WORK TASK 1: In the passage on bug bounty programs, which website does the author cite for thousands of public cross-site scripting disclosures?
WORK TASK 2: Reproduce word for word part of the passage on bug bounty programs, starting with "If we posed" and going on through "a word, different.".

I’m sure others like myself in the community are asking if website vulnerability bug bounty programs a good idea to begin with and if such programs an anomaly or the start of a 2011 trend?

If we posed the first question to bug hunting masters Charlie Miller, Alex Sotirov, and Dino Dai Zovi there is no question how they’d answer. "No More Free Bugs." Not that all researchers must ascribe to this philosophy, it’s a personal choice, but there certainly shouldn’t be a stigma attached to those who do. The thing is the bugs these gentlemen generally focus on reside in desktop-based software developed by large ISVs. Software that can be readily tested in the safe confines of ones own computer where permission is not strictly required. Website vulnerabilities are in a word, different.

Website vulnerabilities reside in the midst of a live online business, on someone else’s network, where penetration-testing without permission is illegal and the results of which may cause degraded performance and downtime. Not that legalities ever really got in the way of a free pen-test. See the thousands of public cross-site scripting disclosures on XSSed.com. Still, I’d personally agree that while bug bounty programs can indeed be a good idea for a certain class of website owner, I think everyone would recommend thoughtful consideration before opening up the hack-me-for-cash flood gates.

What’s most interesting to me is understanding why Google and Mozilla themselves believe they need a bug bounty program the first place. It’s not like Google and Mozilla don’t invest in application security or would depend on such an initiative. In fact, from my personal interactions their level of application security awareness is top notch and practices represent among the most mature across the Web. They invest in source code reviews, security QA testing, penetrating tests / scans conducted by insiders and third-parties, developer training, standardized development constructs, threat modeling, and a collection of other Software Security Assurance (SSA) related activities. Activities most organization are still coming up to speed on.

RECORDS PROVIDED:
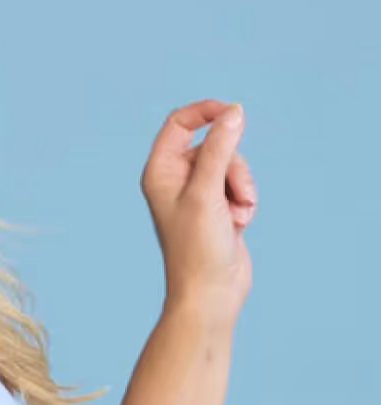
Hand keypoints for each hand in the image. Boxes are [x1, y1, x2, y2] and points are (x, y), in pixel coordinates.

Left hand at [139, 99, 255, 328]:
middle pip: (214, 145)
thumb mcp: (208, 191)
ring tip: (238, 215)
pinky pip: (239, 187)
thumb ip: (220, 148)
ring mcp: (198, 194)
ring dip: (242, 187)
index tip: (234, 111)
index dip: (206, 112)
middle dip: (233, 167)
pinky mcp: (218, 208)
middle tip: (234, 196)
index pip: (179, 123)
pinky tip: (240, 225)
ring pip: (232, 166)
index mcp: (159, 170)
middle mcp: (175, 179)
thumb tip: (233, 112)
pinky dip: (245, 202)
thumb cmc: (198, 246)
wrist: (210, 293)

TASK ANSWER 1: XSSed.com

TASK ANSWER 2:
If we posed the first question to bug hunting masters Charlie Miller, Alex Sotirov, and Dino Dai Zovi there is no question how they’d answer. "No More Free Bugs." Not that all researchers must ascribe to this philosophy, it’s a personal choice, but there certainly shouldn’t be a stigma attached to those who do. The thing is the bugs these gentlemen generally focus on reside in desktop-based software developed by large ISVs. Software that can be readily tested in the safe confines of ones own computer where permission is not strictly required. Website vulnerabilities are in a word, different.